#### [Task instructions]
Select each line below that contains the word "value".

Dataset entries

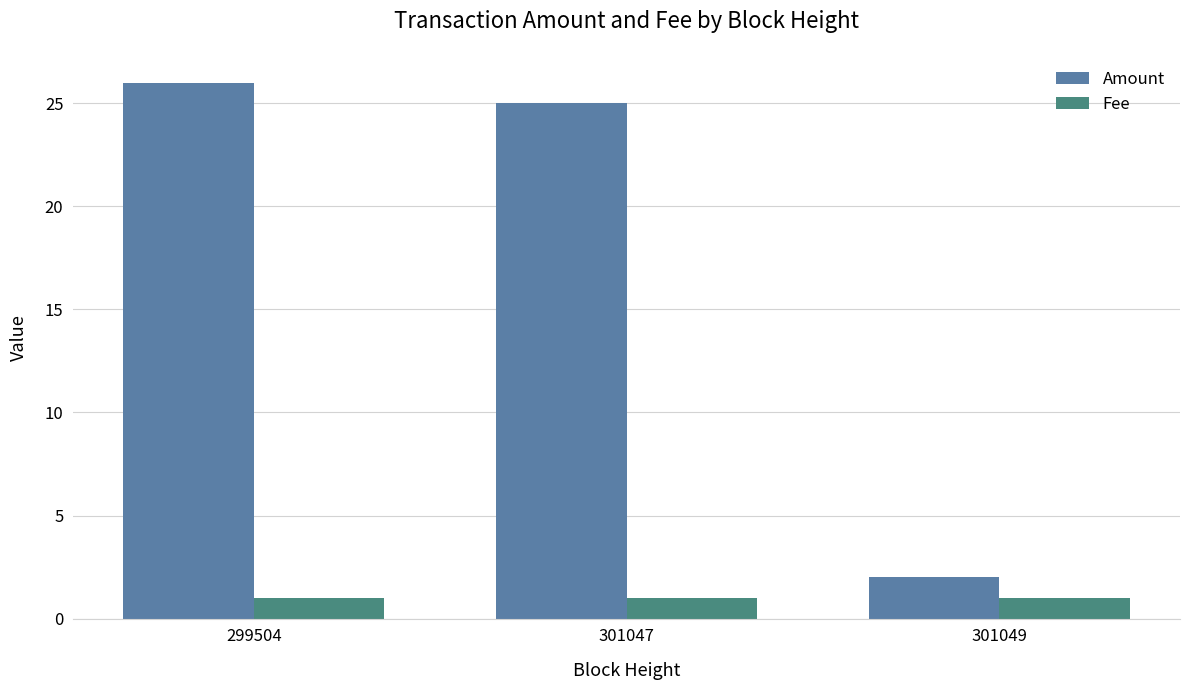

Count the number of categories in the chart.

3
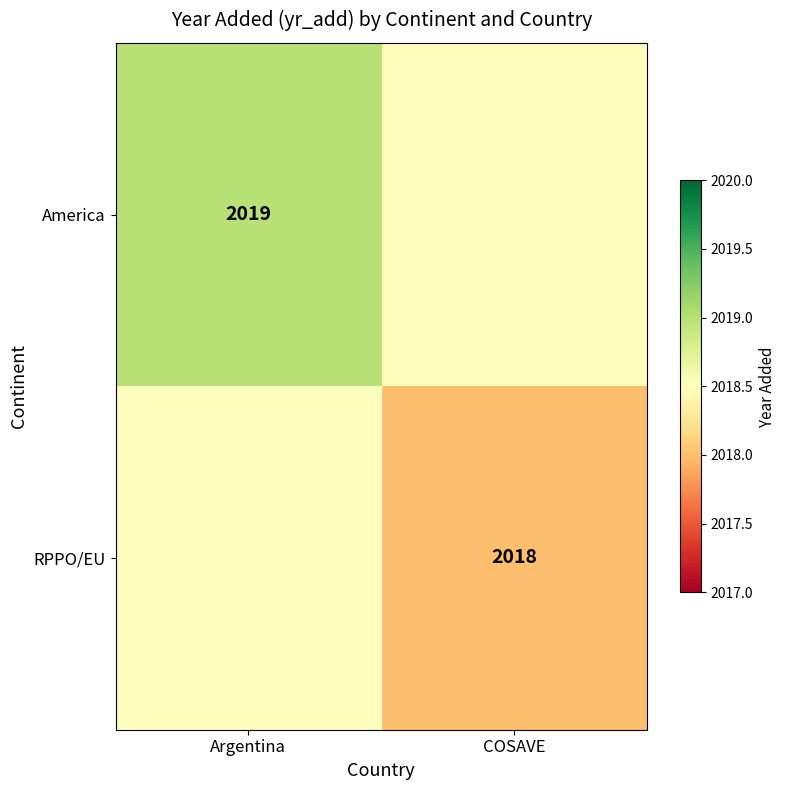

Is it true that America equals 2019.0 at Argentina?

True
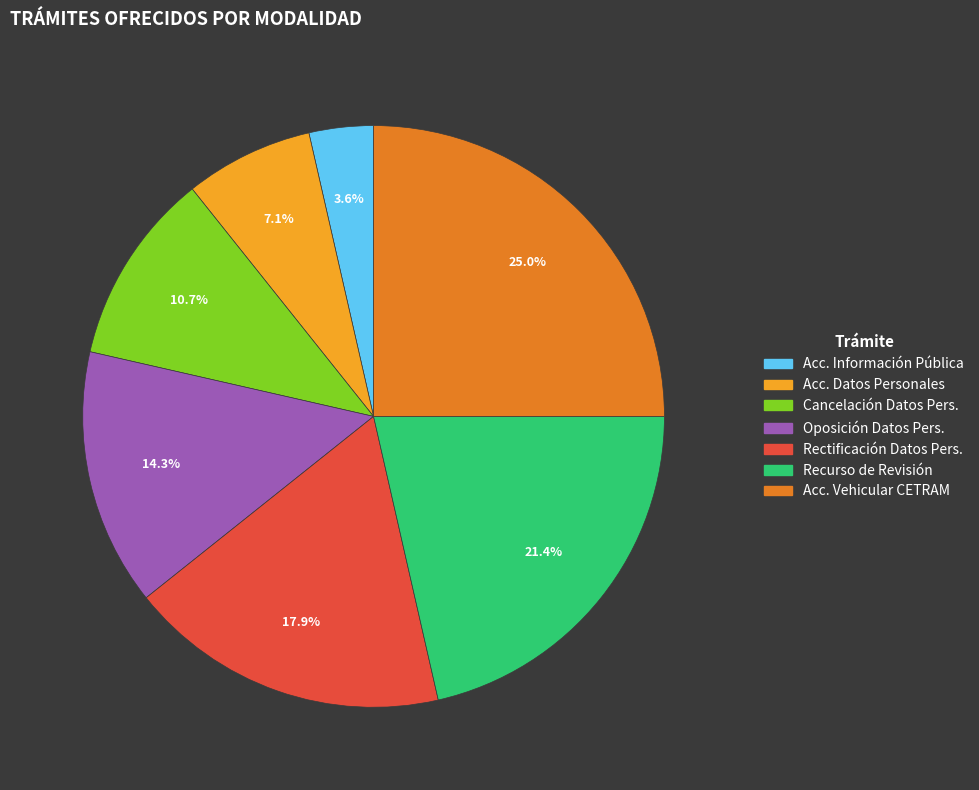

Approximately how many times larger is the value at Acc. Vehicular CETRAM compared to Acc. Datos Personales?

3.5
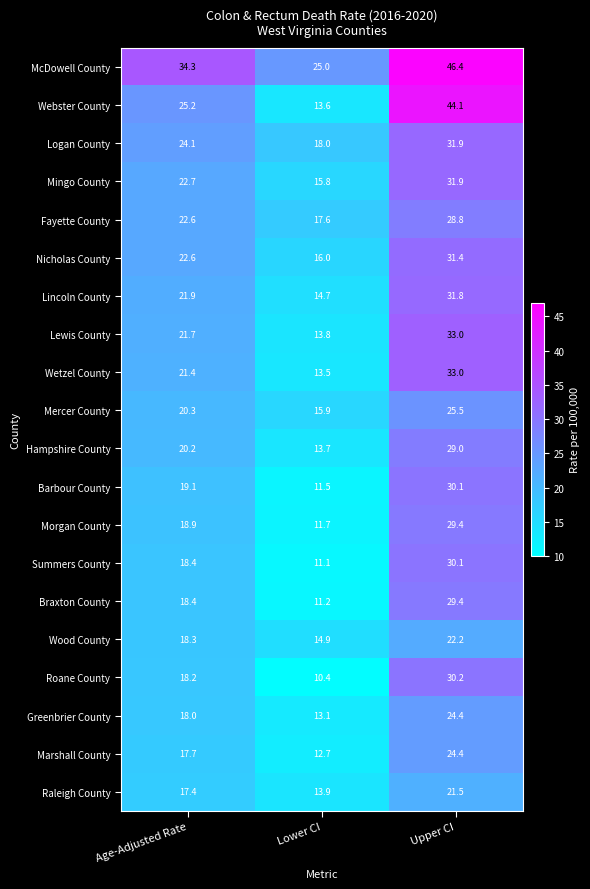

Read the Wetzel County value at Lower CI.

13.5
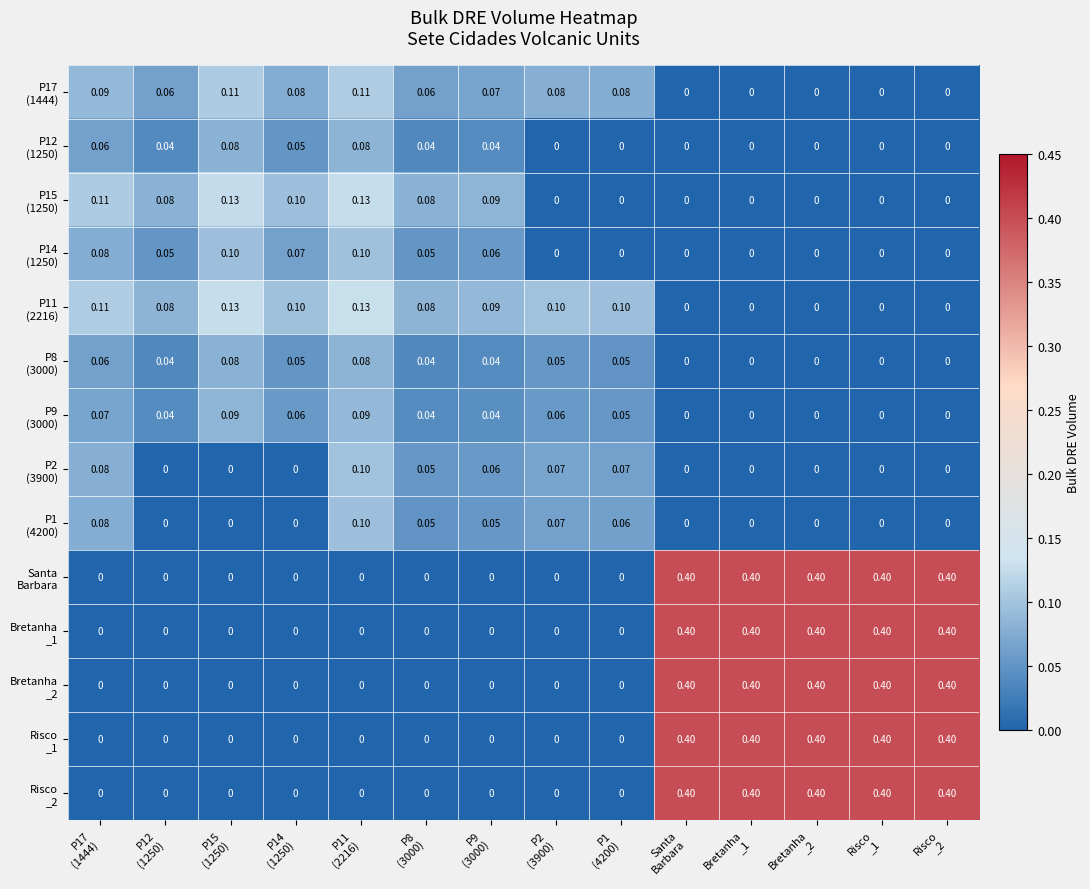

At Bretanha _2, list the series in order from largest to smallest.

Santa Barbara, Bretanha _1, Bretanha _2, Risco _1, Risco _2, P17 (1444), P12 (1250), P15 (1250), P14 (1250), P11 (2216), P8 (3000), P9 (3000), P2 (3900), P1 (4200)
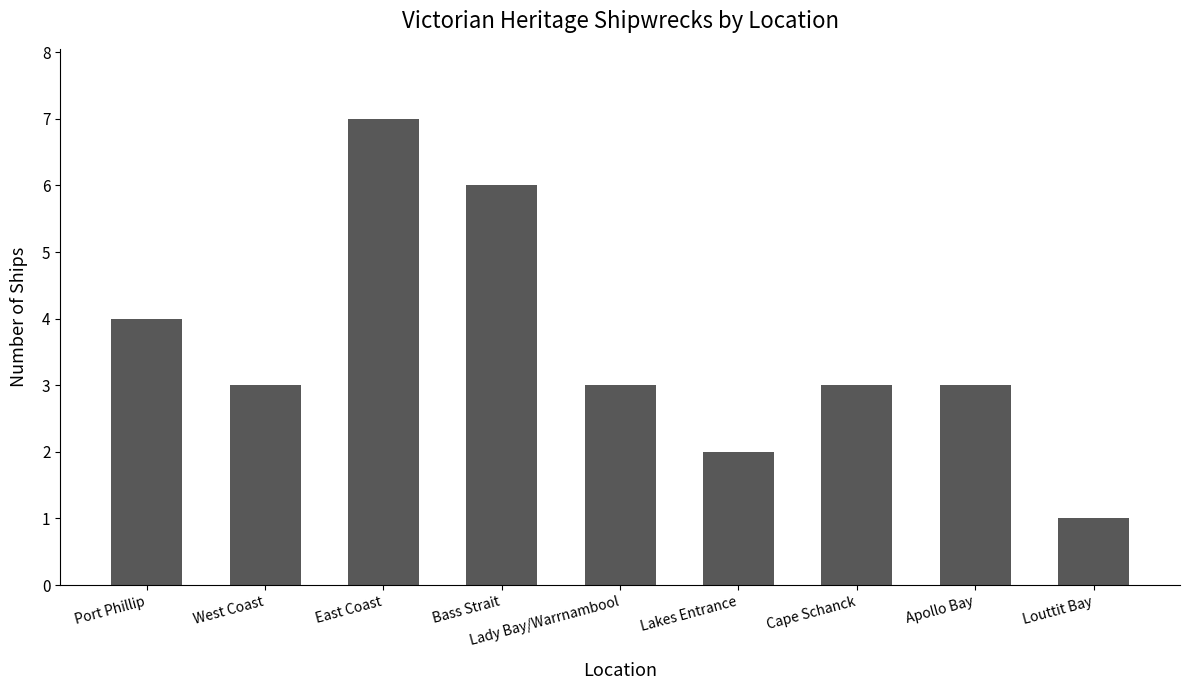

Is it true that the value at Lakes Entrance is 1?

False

#### [Written answer]
Approximately how many times larger is the value at Acc. Vehicular CETRAM compared to Acc. Datos Personales?
Read the Wetzel County value at Lower CI.
Is it true that the value at Lakes Entrance is 1?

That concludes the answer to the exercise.